Exactly. Skinned character rendering and vertex shader instancing are exactly the same thing, just used to achieve a different goal, so the same shader can be used for both.
It is quite trivial to change the shader instancing technique (from the instancing sample on creators.xna.com) to use SkinnedEffect as opposed to the custom shader it uses today.
> Exactly. Skinned character rendering and vertex shader instancing are exactly the same thing, just used to achieve a different goal, so the same shader can be used for both.
Aren't you very limited in how many instances you can render here? First of all the vertexbuffer needs all the vertexdata for all the instances, but most importantly the instance data has to be set using shaders constants which are limited in size (256?)
> Aren't you very limited in how many instances you can render here?
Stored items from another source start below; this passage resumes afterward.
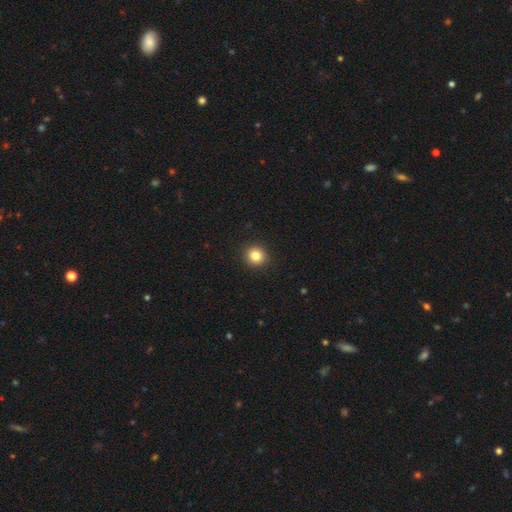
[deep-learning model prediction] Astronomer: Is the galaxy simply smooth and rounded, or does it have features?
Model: smooth — 83%.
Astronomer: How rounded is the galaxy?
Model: round — 92%.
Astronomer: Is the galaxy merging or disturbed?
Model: none — 93%.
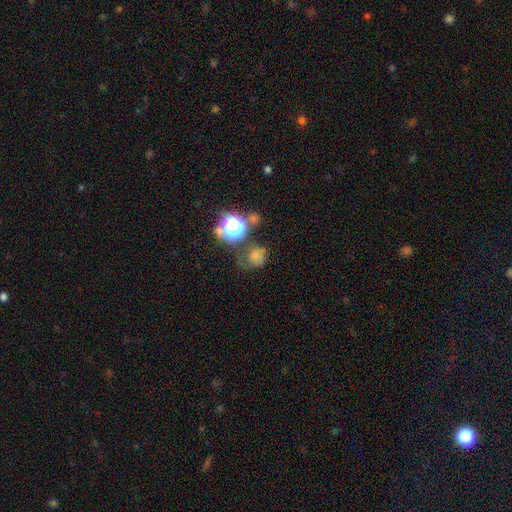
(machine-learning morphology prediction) Q: Smooth or featured?
A: smooth (66%); runner-up: star or artifact (22%)
Q: How rounded?
A: round (78%); runner-up: in between (21%)
Q: Merging?
A: none (52%); runner-up: minor disturbance (20%)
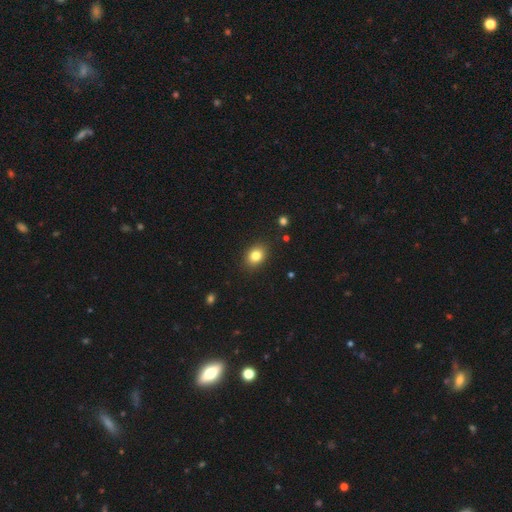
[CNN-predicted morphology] The model was most divided on "how rounded": in between: 59%, round: 40%, cigar-shaped: 1%. More confident: merging — none (88%); smooth or featured — smooth (82%).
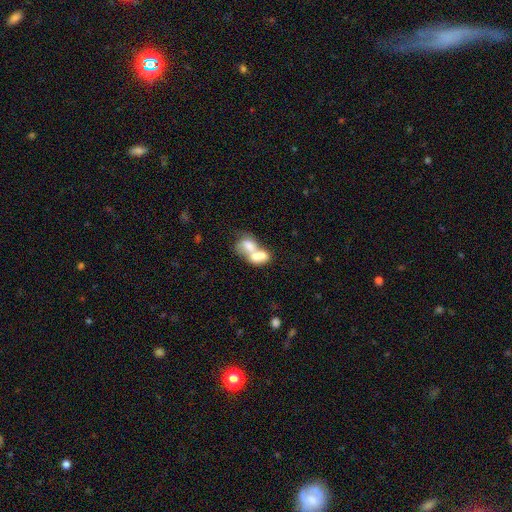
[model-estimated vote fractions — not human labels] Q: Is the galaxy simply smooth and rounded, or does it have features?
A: smooth — 61%.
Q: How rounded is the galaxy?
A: in between — 78%.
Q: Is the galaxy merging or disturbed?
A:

Yes, exactly the same as with any implementation of the shader instancing algorithm. From the doc that comes with our Instanced Model sample:
There is a limit on how many shader instances can be drawn in a single batch. This comes partly from the limited number of shader constant registers available to hold the instance transform matrices (see the comment and MAX_SHADER_MATRICES constant at the top of InstanceModel.fx) and partly from the limited range of 16-bit index values. If we repeated the model data too many times, our 16-bit indices would overflow. We do not want to use 32-bit indices because they are not universally supported on all graphics cards. The InstancedModelPart class stores the result of combining these two batch size limits in the maxInstances field. If asked to draw more copies than this limit, the DrawShaderInstancing method splits up the request, drawing as many instances as possible in each call to DrawIndexPrimitives.
Exactly, about 60 instances per draw call. And I want 10000+ :)
> Exactly, about 60 instances per draw call. And I want 10000+ :)
So, on platforms that support it, use true hardware instancing. On platforms that do not support hardware instancing, shader instancing is a great alternative.
Obviously if you want to draw more instances than fit into shader registers, you must split into multiple batches. That's still much faster than doing no instancing at all. Check out eg. our instancing sample, and you will see that shader instancing and hardware instancing are usually about the same speed in practice.